The recent case is State v. Foos. Foos crashed his car into a concreate barrier wall. Police officers responded to the accident scene observed that Foos seemed very intoxicated. The officers smelled the strong odor of alcohol coming from Foos, heard Foos talking with slurred speech, and saw Foos was wearing a wrist band which appeared to be from a bar. Foos had difficulty balancing, refused to perform field sobriety tests, and declined to take a breath test.
Foos’s friends testified that Foos only had one beer while they played pool at the bar, and Foos did not drink any alcohol while they were at the strip club. A jury found Foos guilty of OVI, and Foos appealed to the Ninth District Court of Appeals.
The Manifest Weight Of The Evidence
On appeal, Foos argued his conviction was ‘against the manifest weight of the evidence’. For this to be a winning argument, Foos would have to convince the court of appeals the jury ‘lost its way and created such a manifest miscarriage of justice that the conviction must be reversed.’ Convictions are rarely reversed on a ‘manifest weight’ claim, and Foos’s case was no exception. The Court of Appeals upheld the conviction despite the fact Foos’s conviction was based on circumstantial evidence.

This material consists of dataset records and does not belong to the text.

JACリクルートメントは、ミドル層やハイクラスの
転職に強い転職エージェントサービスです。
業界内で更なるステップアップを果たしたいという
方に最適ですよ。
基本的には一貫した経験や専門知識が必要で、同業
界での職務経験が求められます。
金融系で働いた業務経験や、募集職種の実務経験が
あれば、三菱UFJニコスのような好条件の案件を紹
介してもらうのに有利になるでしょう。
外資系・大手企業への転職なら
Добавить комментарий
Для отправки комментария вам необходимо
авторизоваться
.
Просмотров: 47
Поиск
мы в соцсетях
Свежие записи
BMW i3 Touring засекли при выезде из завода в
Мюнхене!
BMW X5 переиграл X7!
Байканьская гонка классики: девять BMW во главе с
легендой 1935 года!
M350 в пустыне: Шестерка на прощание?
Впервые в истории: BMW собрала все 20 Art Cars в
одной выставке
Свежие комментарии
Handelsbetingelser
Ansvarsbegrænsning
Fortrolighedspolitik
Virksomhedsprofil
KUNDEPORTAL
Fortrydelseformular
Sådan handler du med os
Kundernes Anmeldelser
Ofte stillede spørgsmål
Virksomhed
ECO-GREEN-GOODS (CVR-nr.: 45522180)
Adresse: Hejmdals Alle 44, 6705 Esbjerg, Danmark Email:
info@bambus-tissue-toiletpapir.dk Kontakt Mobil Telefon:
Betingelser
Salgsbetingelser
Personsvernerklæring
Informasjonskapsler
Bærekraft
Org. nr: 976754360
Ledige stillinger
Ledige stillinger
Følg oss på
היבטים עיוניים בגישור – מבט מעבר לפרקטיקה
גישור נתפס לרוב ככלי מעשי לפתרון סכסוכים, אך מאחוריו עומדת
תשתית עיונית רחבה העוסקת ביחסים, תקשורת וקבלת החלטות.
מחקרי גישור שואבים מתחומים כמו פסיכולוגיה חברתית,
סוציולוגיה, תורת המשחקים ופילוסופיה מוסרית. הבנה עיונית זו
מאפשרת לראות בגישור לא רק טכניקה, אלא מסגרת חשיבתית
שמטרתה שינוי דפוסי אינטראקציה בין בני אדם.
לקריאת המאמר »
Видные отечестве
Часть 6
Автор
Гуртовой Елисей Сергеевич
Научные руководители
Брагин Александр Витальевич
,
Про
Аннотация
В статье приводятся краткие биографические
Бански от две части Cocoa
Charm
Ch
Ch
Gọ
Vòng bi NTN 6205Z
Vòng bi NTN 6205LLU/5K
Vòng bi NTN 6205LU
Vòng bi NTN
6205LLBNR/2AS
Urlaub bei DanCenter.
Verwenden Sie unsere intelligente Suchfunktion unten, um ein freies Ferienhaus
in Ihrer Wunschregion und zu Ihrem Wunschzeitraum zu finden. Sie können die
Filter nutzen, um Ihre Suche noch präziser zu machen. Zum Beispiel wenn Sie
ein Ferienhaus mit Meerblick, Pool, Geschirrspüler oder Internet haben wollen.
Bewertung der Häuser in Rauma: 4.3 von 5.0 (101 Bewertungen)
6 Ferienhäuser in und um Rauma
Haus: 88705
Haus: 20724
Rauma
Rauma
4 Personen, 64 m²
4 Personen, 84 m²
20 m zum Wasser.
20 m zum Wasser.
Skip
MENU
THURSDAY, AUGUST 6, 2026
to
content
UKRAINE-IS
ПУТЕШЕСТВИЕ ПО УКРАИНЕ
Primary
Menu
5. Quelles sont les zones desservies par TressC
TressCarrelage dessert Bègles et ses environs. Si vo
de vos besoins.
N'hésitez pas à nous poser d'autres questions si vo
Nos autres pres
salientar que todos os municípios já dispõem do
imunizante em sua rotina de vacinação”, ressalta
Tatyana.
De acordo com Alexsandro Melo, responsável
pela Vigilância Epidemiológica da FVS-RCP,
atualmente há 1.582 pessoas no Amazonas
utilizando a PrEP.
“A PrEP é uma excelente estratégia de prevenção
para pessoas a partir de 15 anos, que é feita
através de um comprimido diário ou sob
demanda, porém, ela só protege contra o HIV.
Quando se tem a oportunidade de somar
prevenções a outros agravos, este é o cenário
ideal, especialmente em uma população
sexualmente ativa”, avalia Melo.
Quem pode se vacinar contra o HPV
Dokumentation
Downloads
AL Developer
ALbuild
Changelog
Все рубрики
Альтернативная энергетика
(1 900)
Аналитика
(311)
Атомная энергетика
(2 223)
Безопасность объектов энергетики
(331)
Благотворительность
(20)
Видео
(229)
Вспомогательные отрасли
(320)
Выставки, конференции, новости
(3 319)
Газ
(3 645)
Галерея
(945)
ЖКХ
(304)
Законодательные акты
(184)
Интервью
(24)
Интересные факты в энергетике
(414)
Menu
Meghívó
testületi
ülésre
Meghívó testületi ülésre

Direct Evidence And Circumstantial Evidence
Ohio law makes a distinction between direct evidence and circumstantial evidence. Direct evidence is ‘testimony given by a witness who has seen or heard the facts about which the witness testifies’. Circumstantial evidence is ‘the proof of facts or circumstances by direct evidence from which [a jury] may reasonably infer other related or connected facts that naturally and logically follow according to the common experience of people’.
A common illustration of direct and circumstantial evidence involves Johnny and a cherry pie. If a witness testifies she saw Johnny eat a piece of cherry pie, the witness’s testimony would be direct evidence Johnny at a piece of cherry pie. If, instead, the witness testifies there was a piece of cherry pie missing and Johnny was holding the pie tin with cherry pie on his face and hands, the witness’s testimony would be circumstantial evidence Johnny at a piece of cherry pie.
This Is Not Television
Foos’s conviction was based on circumstantial evidence. No witnesses testified he actually saw Foos operating a vehicle under the influence. Instead, the officers’ testified they observed the strong odor of alcohol, slurred speech, a bar wrist band, difficulty balancing, refusal to perform field sobriety tests, and refusal to take a breath test. Those observations were circumstantial evidence: the jury inferred from that evidence Foos was under the influence of alcohol and was in that condition when he operated (and crashed) the vehicle. The reality is nearly all OVI cases are based on circumstantial evidence.
In Ohio OVI trials, jurors are actually instructed to consider both direct evidence and circumstantial evidence in reaching a verdict. It turns out the ‘circumstantial evidence defense’ portrayed on television is not a viable defense for real Ohio OVI cases.